Task to complete -
Below are the entries; return exactly the line with "histopathology image demonstrates" and every later line, without anything else.

== Segment start ==

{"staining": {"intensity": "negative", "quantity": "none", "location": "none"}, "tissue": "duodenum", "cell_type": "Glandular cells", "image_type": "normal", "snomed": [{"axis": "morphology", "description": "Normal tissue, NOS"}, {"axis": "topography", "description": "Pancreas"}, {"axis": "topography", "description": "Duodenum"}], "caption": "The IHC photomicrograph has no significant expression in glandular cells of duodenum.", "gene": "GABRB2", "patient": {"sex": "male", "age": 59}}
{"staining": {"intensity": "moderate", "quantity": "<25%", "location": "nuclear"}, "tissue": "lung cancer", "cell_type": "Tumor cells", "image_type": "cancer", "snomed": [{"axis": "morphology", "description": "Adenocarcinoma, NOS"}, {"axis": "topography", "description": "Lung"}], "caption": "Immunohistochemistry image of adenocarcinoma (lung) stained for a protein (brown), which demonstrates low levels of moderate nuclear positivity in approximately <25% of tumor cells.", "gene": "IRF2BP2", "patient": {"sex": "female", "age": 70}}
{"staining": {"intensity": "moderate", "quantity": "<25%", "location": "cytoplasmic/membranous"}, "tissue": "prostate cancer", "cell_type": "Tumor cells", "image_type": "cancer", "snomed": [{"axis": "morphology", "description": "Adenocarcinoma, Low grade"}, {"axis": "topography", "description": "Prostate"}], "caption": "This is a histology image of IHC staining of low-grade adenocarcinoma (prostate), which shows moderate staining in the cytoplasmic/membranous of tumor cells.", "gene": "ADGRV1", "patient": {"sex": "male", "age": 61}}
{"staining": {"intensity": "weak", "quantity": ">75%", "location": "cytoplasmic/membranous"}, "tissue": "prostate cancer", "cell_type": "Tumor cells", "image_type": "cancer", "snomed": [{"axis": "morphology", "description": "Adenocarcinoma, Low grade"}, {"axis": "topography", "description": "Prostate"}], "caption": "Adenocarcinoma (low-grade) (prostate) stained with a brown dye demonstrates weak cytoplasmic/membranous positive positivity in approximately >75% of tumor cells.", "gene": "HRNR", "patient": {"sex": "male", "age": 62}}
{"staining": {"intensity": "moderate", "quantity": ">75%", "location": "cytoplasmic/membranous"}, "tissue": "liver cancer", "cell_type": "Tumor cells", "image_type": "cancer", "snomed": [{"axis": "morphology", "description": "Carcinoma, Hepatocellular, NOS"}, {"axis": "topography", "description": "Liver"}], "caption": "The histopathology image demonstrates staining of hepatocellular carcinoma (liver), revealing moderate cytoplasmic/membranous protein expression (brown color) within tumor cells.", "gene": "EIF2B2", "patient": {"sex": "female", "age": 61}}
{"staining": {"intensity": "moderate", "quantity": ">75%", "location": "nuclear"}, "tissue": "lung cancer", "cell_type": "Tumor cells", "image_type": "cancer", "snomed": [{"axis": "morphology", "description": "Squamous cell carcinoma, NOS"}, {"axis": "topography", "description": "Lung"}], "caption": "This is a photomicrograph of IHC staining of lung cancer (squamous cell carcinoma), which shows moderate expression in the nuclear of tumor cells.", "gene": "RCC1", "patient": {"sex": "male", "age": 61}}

== Segment end ==

Finished task -
{"staining": {"intensity": "moderate", "quantity": ">75%", "location": "cytoplasmic/membranous"}, "tissue": "liver cancer", "cell_type": "Tumor cells", "image_type": "cancer", "snomed": [{"axis": "morphology", "description": "Carcinoma, Hepatocellular, NOS"}, {"axis": "topography", "description": "Liver"}], "caption": "The histopathology image demonstrates staining of hepatocellular carcinoma (liver), revealing moderate cytoplasmic/membranous protein expression (brown color) within tumor cells.", "gene": "EIF2B2", "patient": {"sex": "female", "age": 61}}
{"staining": {"intensity": "moderate", "quantity": ">75%", "location": "nuclear"}, "tissue": "lung cancer", "cell_type": "Tumor cells", "image_type": "cancer", "snomed": [{"axis": "morphology", "description": "Squamous cell carcinoma, NOS"}, {"axis": "topography", "description": "Lung"}], "caption": "This is a photomicrograph of IHC staining of lung cancer (squamous cell carcinoma), which shows moderate expression in the nuclear of tumor cells.", "gene": "RCC1", "patient": {"sex": "male", "age": 61}}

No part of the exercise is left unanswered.